• _MATERIAL SHOWN_:
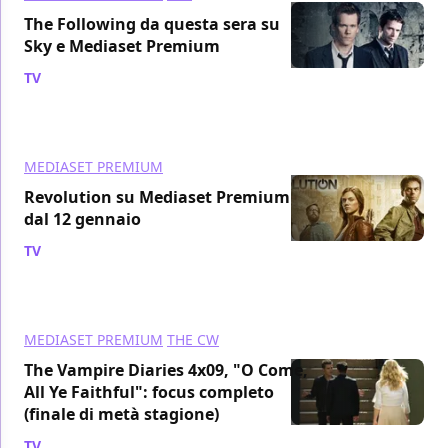
The Following da questa sera su
Sky e Mediaset Premium
TV
/ 04 feb 2013
MEDIASET PREMIUM
Revolution su Mediaset Premium
dal 12 gennaio
TV
/ 10 gen 2013
MEDIASET PREMIUM
THE CW
The Vampire Diaries 4x09, "O Come,
All Ye Faithful": focus completo
(finale di metà stagione)
TV
/ 13 dic 2012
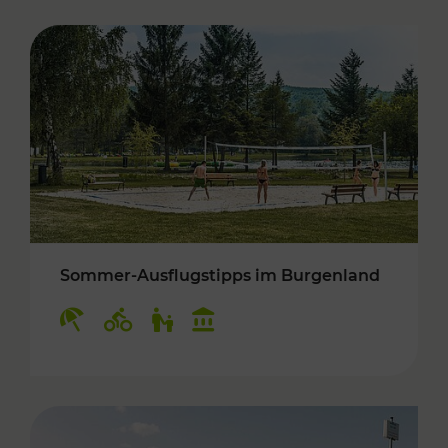
Sommer-Ausflugstipps im Burgenland
Kategorien: Erholung, Radwege, Für Kinder, K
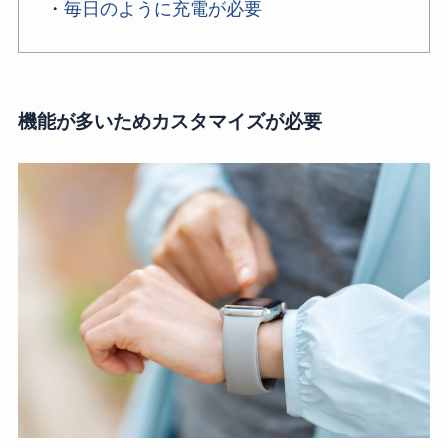
・
毎日のように充電が必要
機能が多いためカスタマイズが必要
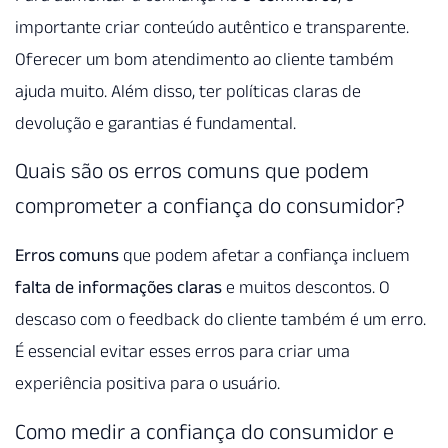
importante criar conteúdo autêntico e transparente.
Oferecer um bom atendimento ao cliente também
ajuda muito. Além disso, ter políticas claras de
devolução e garantias é fundamental.
Quais são os erros comuns que podem
comprometer a confiança do consumidor?
Erros comuns
que podem afetar a confiança incluem
falta de informações claras
e muitos descontos. O
descaso com o feedback do cliente também é um erro.
É essencial evitar esses erros para criar uma
experiência positiva para o usuário.
Como medir a confiança do consumidor e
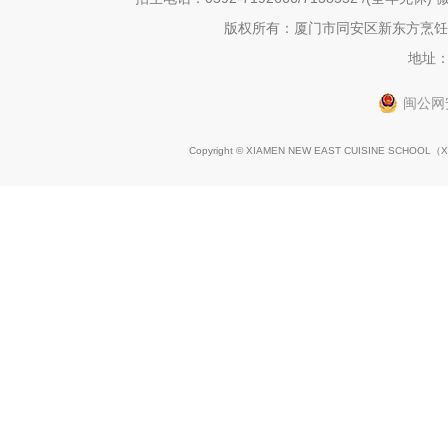
版权所有：厦门市同安区新东方烹饪职
地址：
闽公网安
Copyright © XIAMEN NEW EAST CUISINE SCHOOL（
X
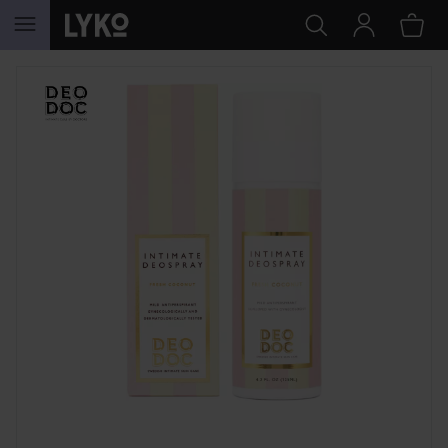
HOPPA TILL INNEHÅLLET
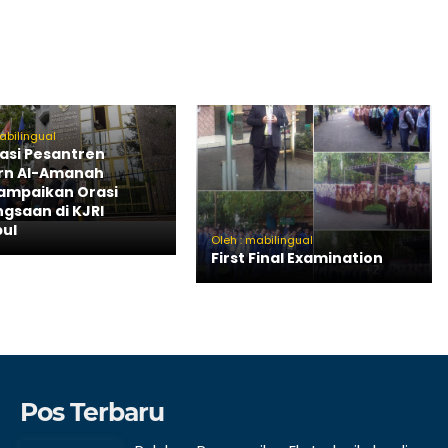
abilingual
asi Pesantren
rn Al-Amanah
mpaikan Orasi
gsaan di KJRI
bul
Oleh : mabilingual
First Final Examination
Pos Terbaru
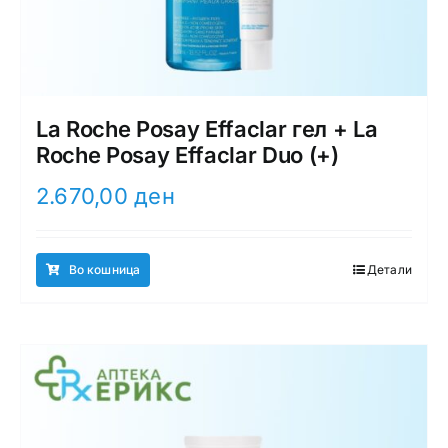
La Roche Posay Effaclar гел + La
Roche Posay Effaclar Duo (+)
2.670,00
ден
Во кошница
Детали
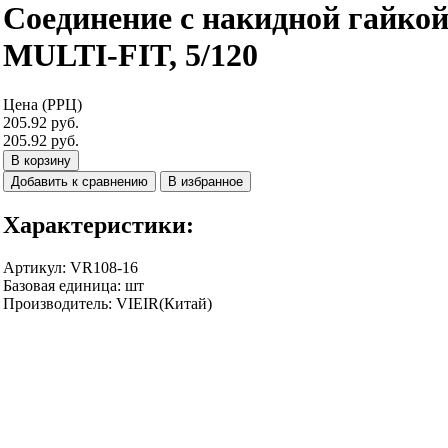
Соединение с накидной гайкой 
MULTI-FIT, 5/120
Цена (РРЦ)
205.92 руб.
205.92 руб.
В корзину
Добавить к сравнению
В избранное
Характеристики:
Артикул
:
VR108-16
Базовая единица
:
шт
Производитель
:
VIEIR(Китай)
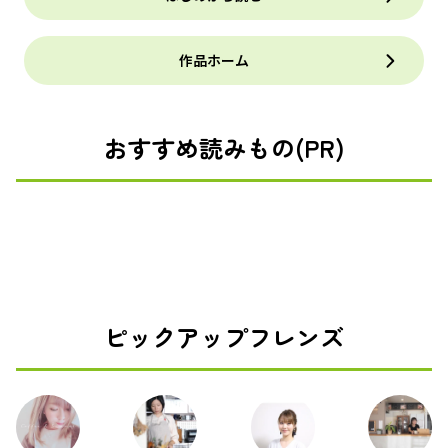
作品ホーム
おすすめ読みもの(PR)
ピックアップフレンズ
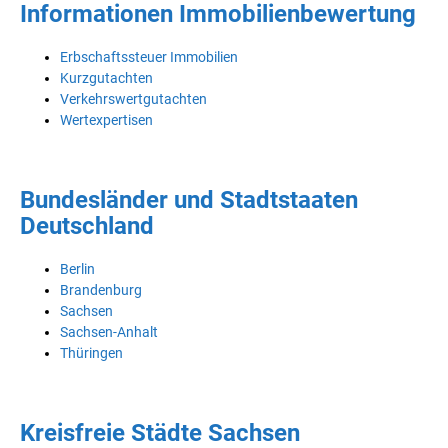
Informationen Immobilienbewertung
Erbschaftssteuer Immobilien
Kurzgutachten
Verkehrswertgutachten
Wertexpertisen
Bundesländer und Stadtstaaten
Deutschland
Berlin
Brandenburg
Sachsen
Sachsen-Anhalt
Thüringen
Kreisfreie Städte Sachsen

• _PROBLEM TO WORK ON_: Images must not appear in the copy; reproduce everything else in the records verbatim.

• _TASK RESULT_:
The Following da questa sera su
Sky e Mediaset Premium
TV
/ 04 feb 2013
MEDIASET PREMIUM
Revolution su Mediaset Premium
dal 12 gennaio
TV
/ 10 gen 2013
MEDIASET PREMIUM
THE CW
The Vampire Diaries 4x09, "O Come,
All Ye Faithful": focus completo
(finale di metà stagione)
TV
/ 13 dic 2012
Sommer-Ausflugstipps im Burgenland
Kategorien: Erholung, Radwege, Für Kinder, K
・
毎日のように充電が必要
機能が多いためカスタマイズが必要
importante criar conteúdo autêntico e transparente.
Oferecer um bom atendimento ao cliente também
ajuda muito. Além disso, ter políticas claras de
devolução e garantias é fundamental.
Quais são os erros comuns que podem
comprometer a confiança do consumidor?
Erros comuns
que podem afetar a confiança incluem
falta de informações claras
e muitos descontos. O
descaso com o feedback do cliente também é um erro.
É essencial evitar esses erros para criar uma
experiência positiva para o usuário.
Como medir a confiança do consumidor e
版权所有：厦门市同安区新东方烹饪职
地址：
闽公网安
Copyright © XIAMEN NEW EAST CUISINE SCHOOL（
X
HOPPA TILL INNEHÅLLET
abilingual
asi Pesantren
rn Al-Amanah
mpaikan Orasi
gsaan di KJRI
bul
Oleh : mabilingual
First Final Examination
Pos Terbaru
La Roche Posay Effaclar гел + La
Roche Posay Effaclar Duo (+)
2.670,00
ден
Во кошница
Детали
Соединение с накидной гайкой 
MULTI-FIT, 5/120
Цена (РРЦ)
205.92 руб.
205.92 руб.
В корзину
Добавить к сравнению
В избранное
Характеристики:
Артикул
:
VR108-16
Базовая единица
:
шт
Производитель
:
VIEIR(Китай)
作品ホーム
おすすめ読みもの(PR)
ピックアップフレンズ
Informationen Immobilienbewertung
Erbschaftssteuer Immobilien
Kurzgutachten
Verkehrswertgutachten
Wertexpertisen
Bundesländer und Stadtstaaten
Deutschland
Berlin
Brandenburg
Sachsen
Sachsen-Anhalt
Thüringen
Kreisfreie Städte Sachsen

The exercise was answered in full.